The actual flow works in multiple passes. First, the LLM reads the context and calls tools. The server executes those tools (rolling dice, resolving consequences, updating tracks) and feeds the results back as tool role messages. Then the LLM gets the mechanical outcomes and writes the narrative around them:

# Pass 1: LLM decides what to do
completion = client.chat.completions.create(
    model=model,
    messages=messages,
    tools=active_tools,
    tool_choice="auto",
    max_tokens=max_tokens
)

# Server executes each tool call
for tool_call in message.tool_calls:
    tool_response = _execute_tool(fn_name, args, party, result)
    messages.append({
        "role": "tool",
        "tool_call_id": tool_call.id,
        "content": json.dumps(tool_response)
    })

# Pass 2: LLM narrates the outcome
completion2 = client.chat.completions.create(
    model=model,
    messages=messages,
    tools=active_tools,
    tool_choice="auto",
    max_tokens=max_tokens
)

There's one exception: apply_consequence. When a player misses a roll, the LLM chooses the type of consequence (physical harm, mental stress, lost momentum, supply damage, or a narrative complication) based on what makes sense in the fiction. But the severity is still server-controlled.

Prompt Architecture

The system prompt isn't a single static block. I built it to be modular: a base prompt establishes the LLM's role, writing style, and rules, and then depending on what's happening in the game, addendums get appended.

For example, when a Scene Challenge is active, a challenge addendum overrides the available moves and injects the challenge state into the instructions:

# Dynamic prompt composition based on game state
system_prompt = PARTY_MODE_PROMPT  # Base: role + style + rules

if challenge_active:
    system_prompt += SCENE_CHALLENGE_ADDENDUM.format(
        objective=challenge.get('objective', '?'),
        rank_label=rank_info.get('label', rank),
        progress_boxes=progress_score(ticks),
        clock_segments=clock,
        clock_warning='*** CRITICAL ***' if clock >= 3 else '',
    )

if ff_active:
    system_prompt += FINISH_SCENE_ADDENDUM  # or FINISH_CHAPTER_ADDENDUM

if farewell_char:
    system_prompt += FAREWELL_SCENE_PROMPT.format(
        name=farewell_char['name'],
        fate='fallen in battle',
        last_words=player_input or '(silence)',
    )

The tool set itself also changes depending on state. During normal play, the LLM has access to resolve_move, update_scene, and oracle_roll. During a Scene Challenge, those are swapped out for resolve_sc_move and finish_the_scene. The LLM literally can't call the wrong tools because they're not available.

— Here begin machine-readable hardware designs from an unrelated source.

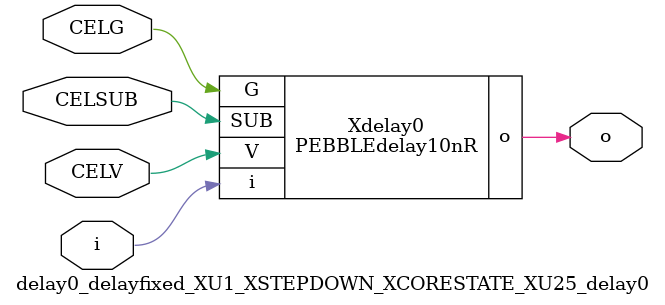
<source format=v>



module PEBBLEdelay10nR ( o, V, G, i, SUB );

  input V;
  input i;
  input G;
  output o;
  input SUB;
endmodule

//Celera Confidential Do Not Copy delay0_delayfixed_XU1_XSTEPDOWN_XCORESTATE_XU25_delay0
//TYPE: fixed 10ns
module delay0_delayfixed_XU1_XSTEPDOWN_XCORESTATE_XU25_delay0 (i, CELV, o,
CELG,CELSUB);
input CELV;
input i;
output o;
input CELSUB;
input CELG;

//Celera Confidential Do Not Copy delayfast0
PEBBLEdelay10nR Xdelay0(
.V (CELV),
.i (i),
.o (o),
.G (CELG),
.SUB (CELSUB)
);
//,diesize,PEBBLEdelay10nR

//Celera Confidential Do Not Copy Module End
//Celera Schematic Generator
endmodule

</source>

Another thing I had to solve is output discipline. LLMs naturally want to present numbered option lists and "What will you do?" menus, which breaks the fiction. I explicitly ban these patterns in the system prompt, and a post-processing safety net strips any that slip through:

Your narrative must NEVER contain:
  numbered/bulleted option lists,
  "What will you do?" questions,
  "You could/might..." suggestions,
  "Choose:" headers,
  or any prompt-like content.

End with a story hook (action, dialogue, or threat), not a menu.

Instead of letting the LLM generate menus inline, I handle interactive action suggestions in a separate LLM call with tool_choice="required", forcing the model to output structured data via a dedicated suggest_prompts tool. Narrative prose and interactive UI stay cleanly separated, so the story never breaks character.